Task to complete
Each line of the data that includes "elbow" must be copied.
>>>
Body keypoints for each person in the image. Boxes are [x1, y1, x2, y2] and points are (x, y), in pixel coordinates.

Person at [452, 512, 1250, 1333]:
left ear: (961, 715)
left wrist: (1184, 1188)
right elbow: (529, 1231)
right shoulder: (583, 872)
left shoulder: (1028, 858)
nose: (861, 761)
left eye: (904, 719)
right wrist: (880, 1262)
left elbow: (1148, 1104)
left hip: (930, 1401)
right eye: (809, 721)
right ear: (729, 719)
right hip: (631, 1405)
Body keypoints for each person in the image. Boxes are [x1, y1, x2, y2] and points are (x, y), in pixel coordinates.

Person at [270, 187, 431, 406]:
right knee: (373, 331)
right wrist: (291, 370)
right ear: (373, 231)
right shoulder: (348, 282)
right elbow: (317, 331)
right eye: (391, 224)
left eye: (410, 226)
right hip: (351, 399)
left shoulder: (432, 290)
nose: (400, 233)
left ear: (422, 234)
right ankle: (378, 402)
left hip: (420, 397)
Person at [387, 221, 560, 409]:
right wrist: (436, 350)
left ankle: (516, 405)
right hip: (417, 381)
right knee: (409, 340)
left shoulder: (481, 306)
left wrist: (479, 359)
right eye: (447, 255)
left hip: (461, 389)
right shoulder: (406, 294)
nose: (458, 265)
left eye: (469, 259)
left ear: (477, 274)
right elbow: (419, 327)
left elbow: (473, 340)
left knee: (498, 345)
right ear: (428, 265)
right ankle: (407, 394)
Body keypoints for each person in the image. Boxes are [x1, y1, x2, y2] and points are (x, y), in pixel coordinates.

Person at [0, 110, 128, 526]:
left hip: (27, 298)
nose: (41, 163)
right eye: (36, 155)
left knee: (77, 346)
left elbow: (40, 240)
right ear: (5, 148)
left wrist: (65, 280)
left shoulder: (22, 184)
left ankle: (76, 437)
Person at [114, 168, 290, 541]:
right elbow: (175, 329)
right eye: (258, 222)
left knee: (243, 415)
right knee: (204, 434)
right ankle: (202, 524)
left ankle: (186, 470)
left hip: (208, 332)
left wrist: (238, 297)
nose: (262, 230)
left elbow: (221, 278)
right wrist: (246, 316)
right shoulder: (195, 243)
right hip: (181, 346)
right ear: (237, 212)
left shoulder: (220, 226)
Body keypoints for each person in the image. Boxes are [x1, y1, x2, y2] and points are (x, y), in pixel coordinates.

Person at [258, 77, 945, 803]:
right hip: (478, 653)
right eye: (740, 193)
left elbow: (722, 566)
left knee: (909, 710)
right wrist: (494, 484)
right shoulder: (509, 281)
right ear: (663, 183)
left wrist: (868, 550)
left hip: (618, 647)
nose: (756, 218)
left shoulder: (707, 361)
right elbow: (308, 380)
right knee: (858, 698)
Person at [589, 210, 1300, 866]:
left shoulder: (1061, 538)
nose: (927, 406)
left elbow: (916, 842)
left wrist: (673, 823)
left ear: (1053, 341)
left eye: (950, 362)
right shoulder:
<<<
Written response
right elbow: (529, 1231)
left elbow: (1148, 1104)
right elbow: (317, 331)
right elbow: (419, 327)
left elbow: (473, 340)
left elbow: (40, 240)
right elbow: (175, 329)
left elbow: (221, 278)
left elbow: (722, 566)
right elbow: (308, 380)
left elbow: (916, 842)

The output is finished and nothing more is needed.